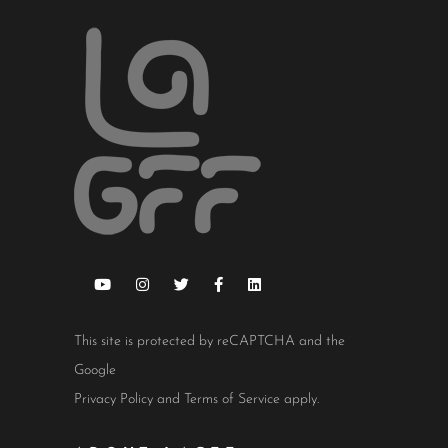
This site is protected by reCAPTCHA and the
Google
Privacy Policy
and
Terms of Service
apply.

Directive:
Could you reproduce every line of text in the data above word for word, leaving the pictures out of your answer?

Answer to the problem:
This site is protected by reCAPTCHA and the
Google
Privacy Policy
and
Terms of Service
apply.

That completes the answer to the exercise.